The public sector borrowing figures published by the Office for National Statistics today made for dire reading. The government borrowed £3.1 billion during July, the highest figure for that month since 2021, during the pandemic, and the fourth highest July figure since records began. That was far worse than the £0.1 billion forecast by the Office for Budget Responsibility, or the £1.5 billion forecast by a poll of City economists. The reason? The government spent more money than was expected, and welfare payments were higher than forecast, and while tax revenues also rose it was nothing like enough to cover all the outflows. 

That can’t really be blamed on Reeves. She only took office following the election on 4 July. Here’s the problem, however. Everything the new government has done since it took office will push the spending figure even higher. The pay deal for junior doctors may cost as much as £2 billion. The extra money for train drivers could cost £800 million. GB Energy will get £8.5 billion of public funding, and the ‘National Wealth Fund’ will get £7.3 billion. Meanwhile the one significant saving so far, axing the winter fuel allowance for pensioners unless they receive benefits, may end up costing the government even more money, as many more put in a claim. Add it all up, and one point is already clear. The money has already run out, and very soon, at least if it is to retain any shred of credibility, the OBR is going to have to make that painfully clear.

It will, of course, be easy to make the case for tax rises in the autumn. The freeze on thresholds will remain in place, and capital gains tax will inevitably have to rise, as well as extra levies on landlords and the self-employed. If none of that works, and all the evidence tells us that increases in CGT only depress revenue because no one sells any assets anymore, then Reeves will have to confront a harsh truth. The state has run out of cash – and the cuts will have to start.

## Prompt
Return the passage on July public borrowing in full, word for word. Work from the passage on July public borrowing alone.

## Dataset
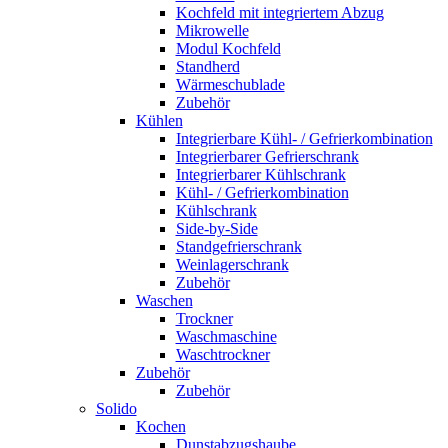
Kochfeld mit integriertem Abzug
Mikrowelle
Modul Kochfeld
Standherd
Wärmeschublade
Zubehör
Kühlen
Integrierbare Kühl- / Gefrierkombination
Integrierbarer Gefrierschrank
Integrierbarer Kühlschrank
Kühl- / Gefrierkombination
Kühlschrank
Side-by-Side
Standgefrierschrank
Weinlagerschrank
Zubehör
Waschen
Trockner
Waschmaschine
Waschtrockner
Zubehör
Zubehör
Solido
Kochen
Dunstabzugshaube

--

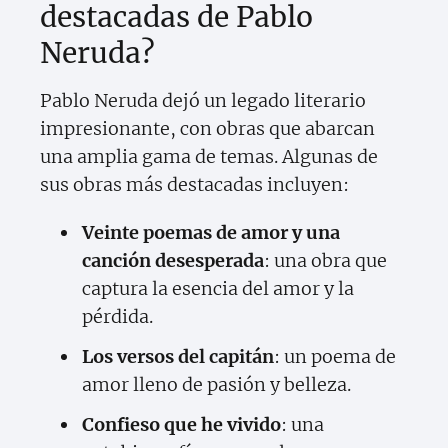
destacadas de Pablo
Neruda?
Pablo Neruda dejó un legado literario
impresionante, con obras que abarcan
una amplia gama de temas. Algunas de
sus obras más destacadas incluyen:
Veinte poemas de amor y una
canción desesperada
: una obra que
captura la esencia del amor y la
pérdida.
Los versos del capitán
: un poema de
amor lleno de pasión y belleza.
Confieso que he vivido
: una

## The completed task
The public sector borrowing figures published by the Office for National Statistics today made for dire reading. The government borrowed £3.1 billion during July, the highest figure for that month since 2021, during the pandemic, and the fourth highest July figure since records began. That was far worse than the £0.1 billion forecast by the Office for Budget Responsibility, or the £1.5 billion forecast by a poll of City economists. The reason? The government spent more money than was expected, and welfare payments were higher than forecast, and while tax revenues also rose it was nothing like enough to cover all the outflows. 

That can’t really be blamed on Reeves. She only took office following the election on 4 July. Here’s the problem, however. Everything the new government has done since it took office will push the spending figure even higher. The pay deal for junior doctors may cost as much as £2 billion. The extra money for train drivers could cost £800 million. GB Energy will get £8.5 billion of public funding, and the ‘National Wealth Fund’ will get £7.3 billion. Meanwhile the one significant saving so far, axing the winter fuel allowance for pensioners unless they receive benefits, may end up costing the government even more money, as many more put in a claim. Add it all up, and one point is already clear. The money has already run out, and very soon, at least if it is to retain any shred of credibility, the OBR is going to have to make that painfully clear.

It will, of course, be easy to make the case for tax rises in the autumn. The freeze on thresholds will remain in place, and capital gains tax will inevitably have to rise, as well as extra levies on landlords and the self-employed. If none of that works, and all the evidence tells us that increases in CGT only depress revenue because no one sells any assets anymore, then Reeves will have to confront a harsh truth. The state has run out of cash – and the cuts will have to start.